Alter job lifecycle⚓︎

An ALTER job transitions through the following states:

Alter Job State Transitions
1
2
3
4
5
6
7
ready → running → pending → (commit) → done
                    ↓           ↓
                  failed ←------┘
                    ↓  ↑
                    ↓  retry
                  cancel → (locks released)
State Description
ready Hydrolix is calculating the list of partitions to process.
running Alter-peers are actively processing partitions.
failed Processing encountered an error. See the error message for details.
pending All partitions have been altered. Awaiting commit or cancel.
done The job has been committed.

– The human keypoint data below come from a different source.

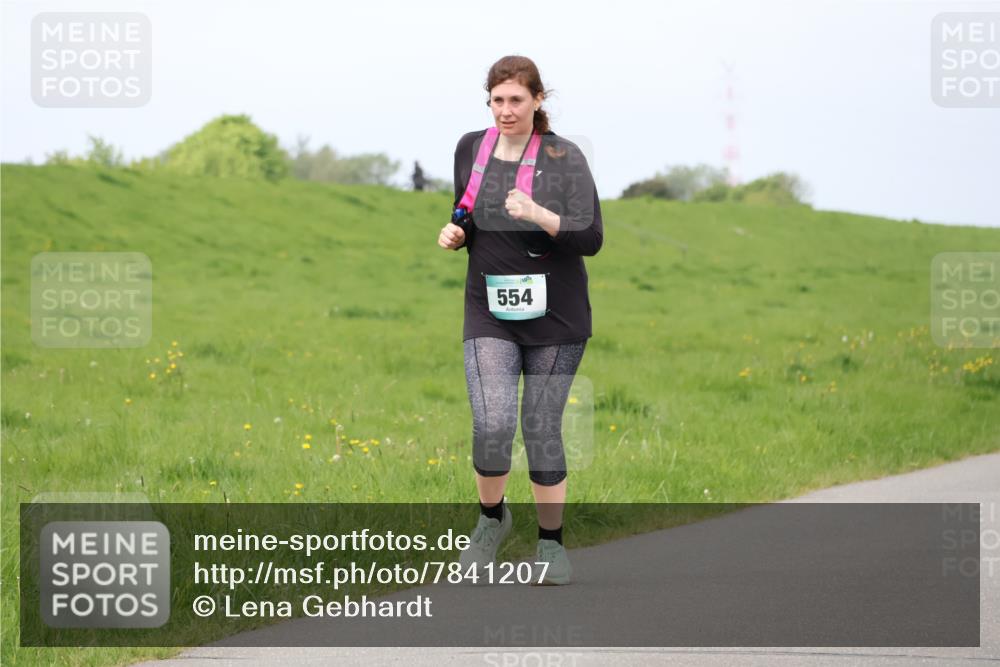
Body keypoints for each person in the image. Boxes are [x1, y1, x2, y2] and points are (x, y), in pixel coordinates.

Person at [437, 55, 603, 585]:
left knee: (540, 427)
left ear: (537, 101)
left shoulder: (564, 157)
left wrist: (539, 214)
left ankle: (551, 547)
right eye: (497, 100)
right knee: (492, 422)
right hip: (489, 309)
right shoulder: (471, 147)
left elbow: (591, 237)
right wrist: (458, 232)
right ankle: (492, 519)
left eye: (516, 100)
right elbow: (467, 208)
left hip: (556, 315)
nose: (506, 110)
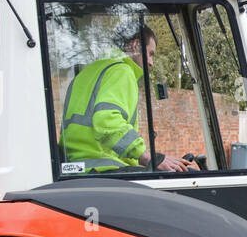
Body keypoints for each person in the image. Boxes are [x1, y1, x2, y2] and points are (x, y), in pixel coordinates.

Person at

Altered data is visible to end users.

Valid actions per state⚓︎

Action Valid from states Endpoint
Status Any GET /v1/orgs/{org_id}/jobs/alter/{job_id}/status
Commit pending POST /v1/orgs/{org_id}/jobs/alter/{job_id}/commit
Cancel running, pending, failed POST /v1/orgs/{org_id}/jobs/alter/{job_id}/cancel
Retry failed POST /v1/orgs/{org_id}/jobs/alter/{job_id}/retry

Retry a failed alter job⚓︎

If an ALTER job fails, retry it.

  • API: Use the retry an alter job endpoint POST /v1/orgs/{org_id}/jobs/alter/{job_id}/retry.
  • UI: Visit https://hostname.hydrolix.live/jobs/alter-jobs/. Select then Retry for the job.

Known limitations⚓︎

  • ALTER on summary tables isn't supported. Summary tables use pre-aggregated intermediate states (avgState, avgMerge, etc.) and ALTER can't correctly modify this data format.
  • Only one ALTER job can run per table at a time. Concurrent ALTER jobs on the same table aren't supported.
  • No ALTER on shard keys. You can't alter a column that's used as a shard key.
  • ALTER UPDATE can't add new columns. You can only modify existing column values.
  • ALTER DELETE operates on entire rows. It can't delete a subset of columns on a row.